Correctly, at the prompt of Philip, I reply that I went alone, and perhaps came up with a working solution. Using WSDL.exe, I created interfaces (using the / si switches) and regular proxy classes and added both to my business project.
Then I created a new class that inherits from a particular class AND implements the interface. This small class did not contain any code at all, since the inherited specific members provided implicit implementation of the interface members. The code was compiled first, and I was able to replace this small “pad” (? Adapter?) With a Class with my integration tests and make calls against a direct third-party server.
Now I can create other classes (mocks or fakes) that implement the interface, and replace them instead of the "shim" class.
Edit: Well, I worked a bit on this and did not allow a few complications that it works.

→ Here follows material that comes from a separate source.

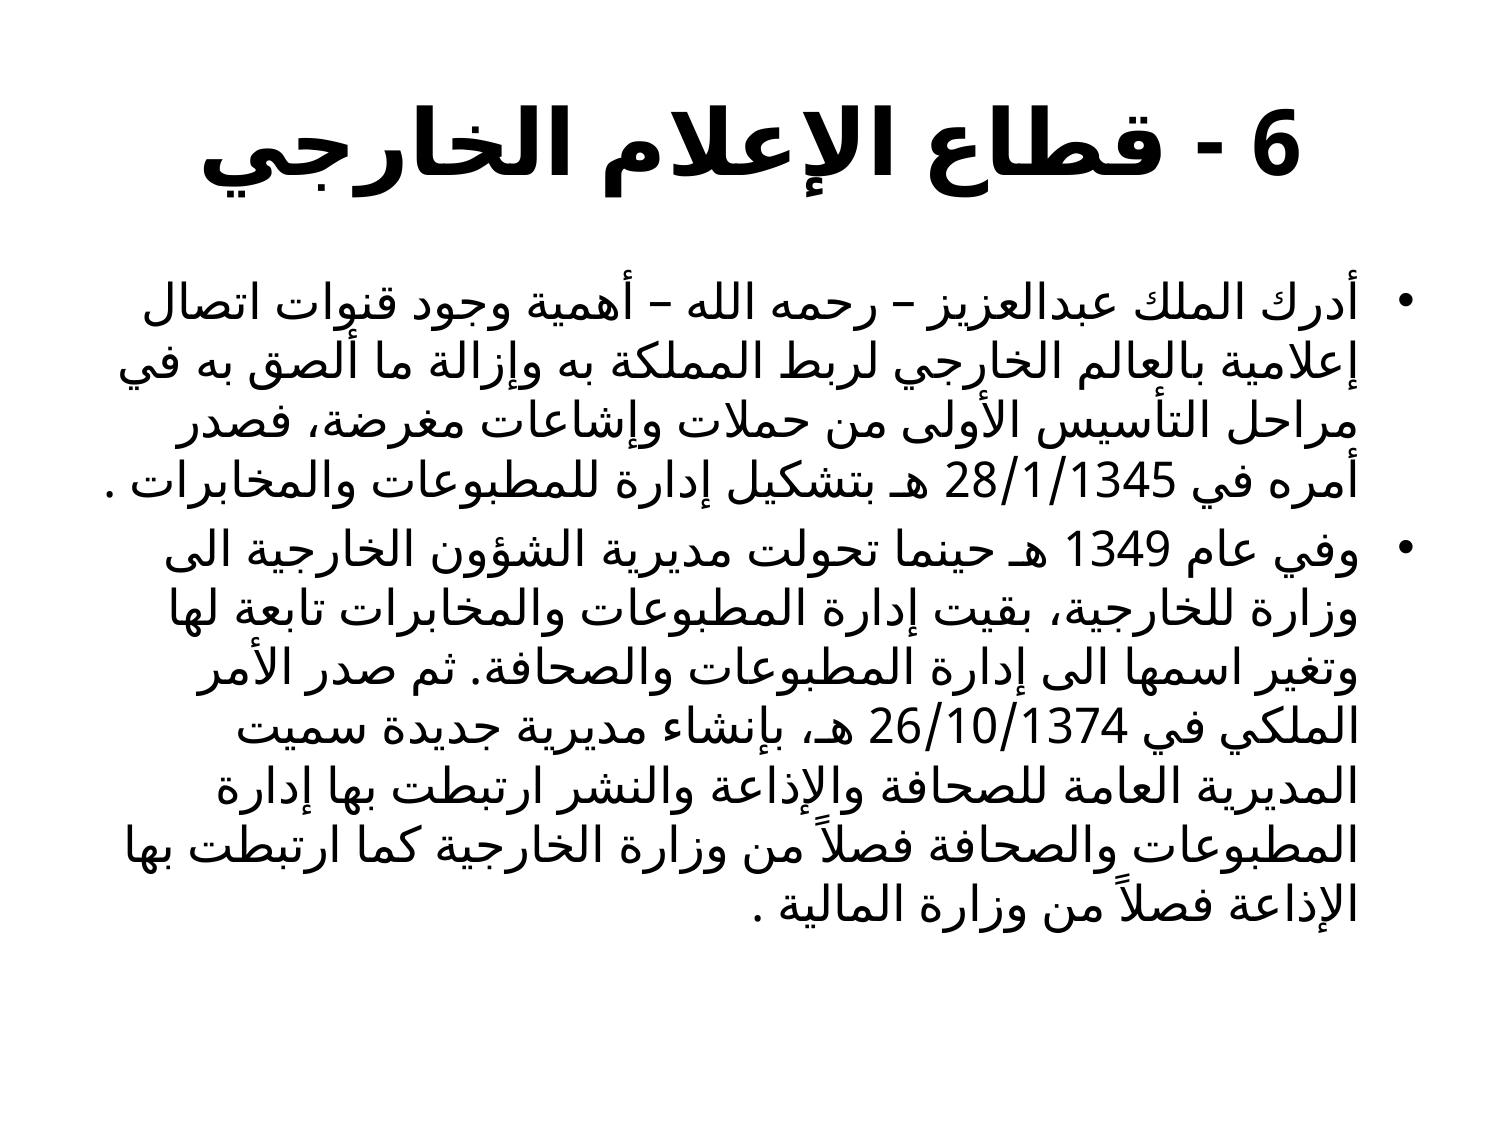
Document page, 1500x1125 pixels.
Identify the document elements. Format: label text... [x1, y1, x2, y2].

list أدرك الملك عبدالعزيز – رحمه الله – أهمية وجود قنوات اتصال إعلامية بالعالم الخارجي لربط المملكة به وإزالة ما ألصق به في مراحل التأسيس الأولى من حملات وإشاعات مغرضة، فصدر أمره في 28/1/1345 هـ بتشكيل إدارة للمطبوعات والمخابرات . وفي عام 1349 هـ حينما تحولت مديرية الشؤون الخارجية الى وزارة للخارجية، بقيت إدارة المطبوعات والمخابرات تابعة لها وتغير اسمها الى إدارة المطبوعات والصحافة. ثم صدر الأمر الملكي في 26/10/1374 هـ، بإنشاء مديرية جديدة سميت المديرية العامة للصحافة والإذاعة والنشر ارتبطت بها إدارة المطبوعات والصحافة فصلاً من وزارة الخارجية كما ارتبطت بها الإذاعة فصلاً من وزارة المالية . [75, 262, 1425, 1005]
title 6 - قطاع الإعلام الخارجي [75, 45, 1425, 233]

The first major issue is that proxy classes are still marked as “internal”, so the derived class (adapter / strip) must also be internal. This is not a problem if you put the Factory class in your business project / assembly that updates the proxy classes and returns them as an interface.
The second problem that I discovered was that we explicitly specified the URL and timeout properties of the web page, but they are not included in the interface, and are not inherited from System.Web.Services.Protocols.WebClientProtocol via SoapHttpClientProtocol. Again, I dealt with this in a factory, since this is a detail of the implementation that I'm happy about, not in the interface.
Edit: This still works well for me during the testing and development of our facade. Since I get the proxy server behind the interface, I also created a log decorator class that captures many sample calls to use debugging and when the third-party server is down.